E vieram memórias daquele cara viciado em ser padrinho (“o Arlindo organizava com a Babi para coagir a mãe e o pai, e quando não dava jeito, ele era padrinho de crisma”), totalmente avesso à intolerância religiosa (era do candomblé, rezava novenas e gravou seu primeiro disco solo pela gravadora Line Records, do Bispo Macedo), com o qual viveu muitas noites de farra.

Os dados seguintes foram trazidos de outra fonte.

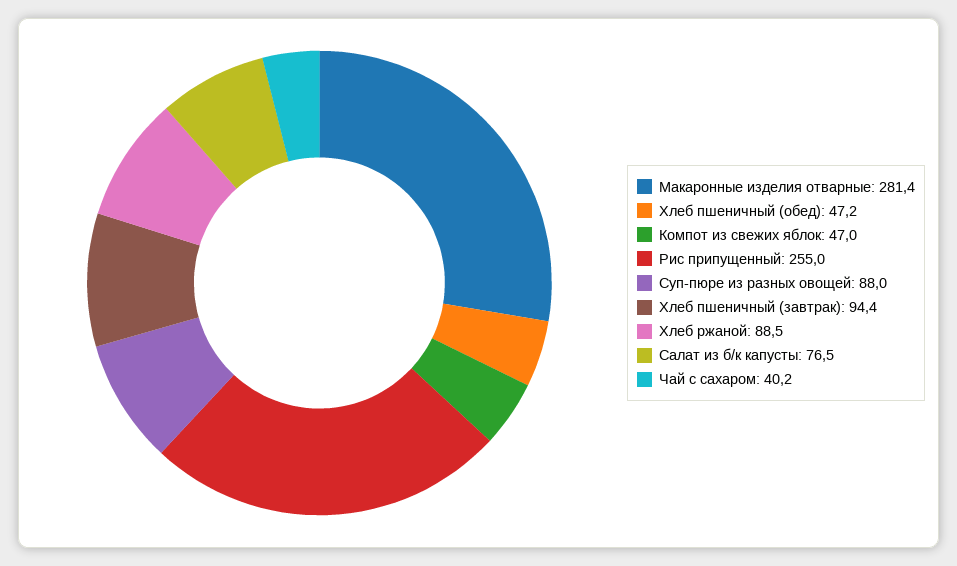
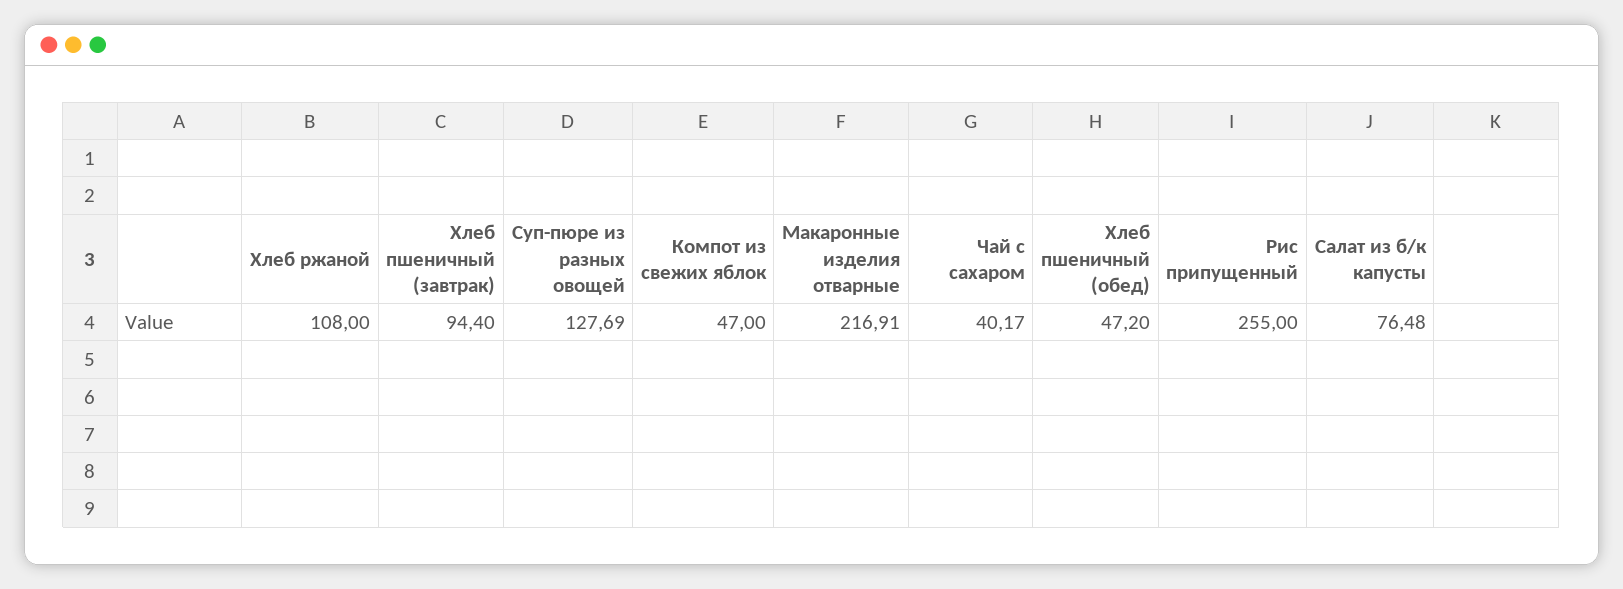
  {
-   "Макаронные изделия отварные": 281.4,
+   "Макаронные изделия отварные": 216.91,
    "Хлеб пшеничный (обед)": 47.2,
    "Компот из свежих яблок": 47,
    "Рис припущенный": 255,
-   "Суп-пюре из разных овощей": 88,
+   "Суп-пюре из разных овощей": 127.69,
    "Хлеб пшеничный (завтрак)": 94.4,
-   "Хлеб ржаной": 88.5,
+   "Хлеб ржаной": 108,
    "Салат из б/к капусты": 76.48,
    "Чай с сахаром": 40.17
  }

— Nos anos 80 a gente podia sair a pé pela rua, não tinha negócio de “me dá seu celular”, porque nem celular tinha. Hoje, não, você sai e vão levar teu celular, teu cavaco, teu pandeiro, vão levar tudo. Naquela época, a gente saía do Cacique, ia para o botequim com a Beth (Carvalho), o botequim fechava e a gente ia para outro, e para outro. Você podia curtir a boemia, ficar no Petisco da Vila, que não tinha hora para fechar. São outros tempos, e o Arlindo viveu isso muito bem.
‘O sambista perfeito’
Autor: Marcos Salles. Editora: Malê. Páginas: 462. Preço: R$ 84,90.